La cuidadosa composición de página y la elección de la forma de las viñetas son también parte de ese homenaje al siglo XIX: siguiendo una simetría vertical, incluyen medallones, marcos circulares y elegantes curvas que evocan las artes decorativas y más concretamente el Modernismo del siglo XIX. Es una delicada armonía la que guarda este estilo gráfico, en deliberada contradicción con el desequilibrio mental y moral de los personajes.

“El Demonio de los Hielos” es, por todo lo dicho, un trabajo muy representativo de lo que a la postre ha sido la larga trayectoria de Tardi, un autor cuya principal obsesión siempre ha sido la Primera Guerra Mundial, un conflicto cada vez más lejano en el tiempo y cuyos horrores ha denunciado en historias tan desgarradoras como “La Guerra de las Trincheras”. El otro aspecto característico de su obra, desde las aventuras fantásticas de Adèle Blanc-sec a las policiacas de
Nestor Burma, siempre ha sido la minuciosa atención volcada en los decorados; éstos, de hecho, acaban siendo algo más, auténticos entornos con mucha atmósfera por los que los personajes evolucionan de forma natural.
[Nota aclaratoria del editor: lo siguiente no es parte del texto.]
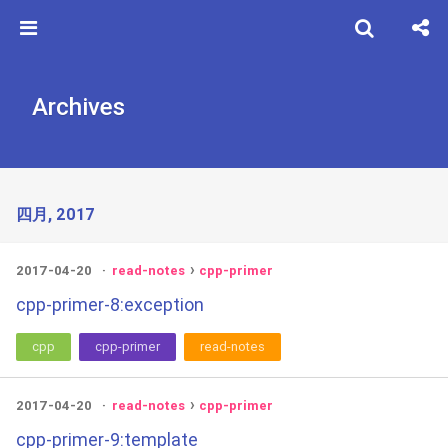
Archives
四月, 2017
2017-04-20
read-notes
cpp-primer
cpp-primer-8:exception
cpp
cpp-primer
read-notes
2017-04-20
read-notes
cpp-primer
cpp-primer-9:template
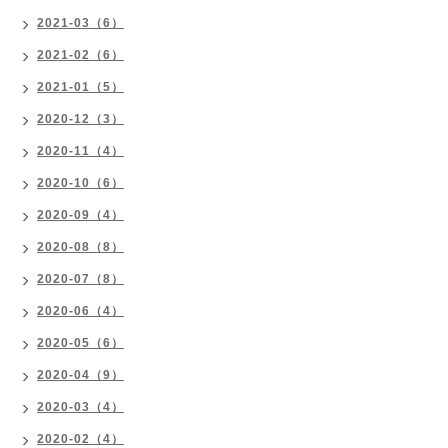
2021-03（6）
2021-02（6）
2021-01（5）
2020-12（3）
2020-11（4）
2020-10（6）
2020-09（4）
2020-08（8）
2020-07（8）
2020-06（4）
2020-05（6）
2020-04（9）
2020-03（4）
2020-02（4）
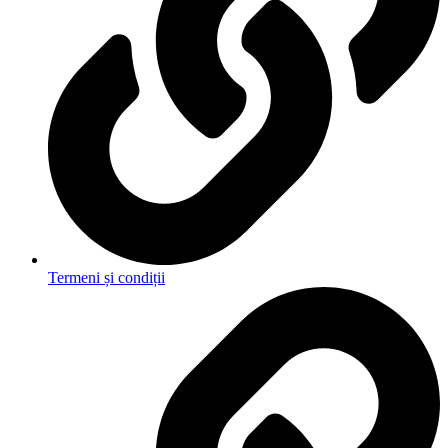
Termeni și condiții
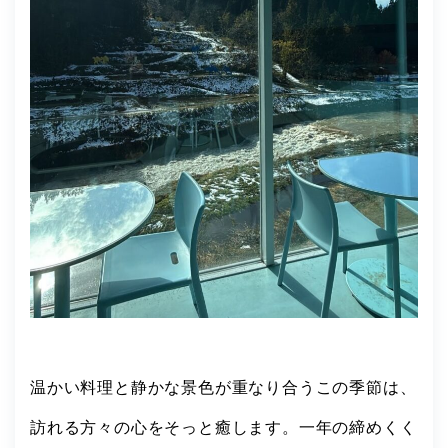
温かい料理と静かな景色が重なり合うこの季節は、
訪れる方々の心をそっと癒します。一年の締めくく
Pues bien, “El Demonio de los Hielos”, como antes había hecho de forma algo más primitiva “Adiós Brindavoine”, sienta las bases temáticas y gráficas del resto de la carrera de Tardi. Tanto en lo que se refiere a su denuncia del uso de la ciencia, la tecnología y el progreso industrial para causar masacres entre civiles como en la recreación de ambientes de gran riqueza, verosimilitud, imaginación y alma (hasta cierto punto, próximos a lo que más tarde Schuiten y Peeters conseguirían, con un estilo diferente, en “Las Ciudades Oscuras”), ya sean naturales como los mares árticos o artificiales como los vehículos y edificios construidos por el hombre. Más adelante, Tardi continuaría desarrollando ambas vertientes ya fuera del campo de la ciencia ficción y con predilección por el París de diferentes momentos del siglo XX.

“El Demonio de los Hielos” es, en resumen, una obra retrofuturista que hoy puede considerarse como pionera muy adelantada de lo que se ha venido en llamar subgénero “Steampunk”. Hay que leerla no tanto por su sencilla, atropellada y algo absurda historia (que, además, no tiene un final definido) o personajes, sino por su fascinante recreación del espíritu y atmósfera de finales del siglo XIX pasados por el humor y el cinismo de los años 70 del XX. Y, por supuesto, también por su espectacular dibujo. Una pequeña gema digna de disfrutarse con calma.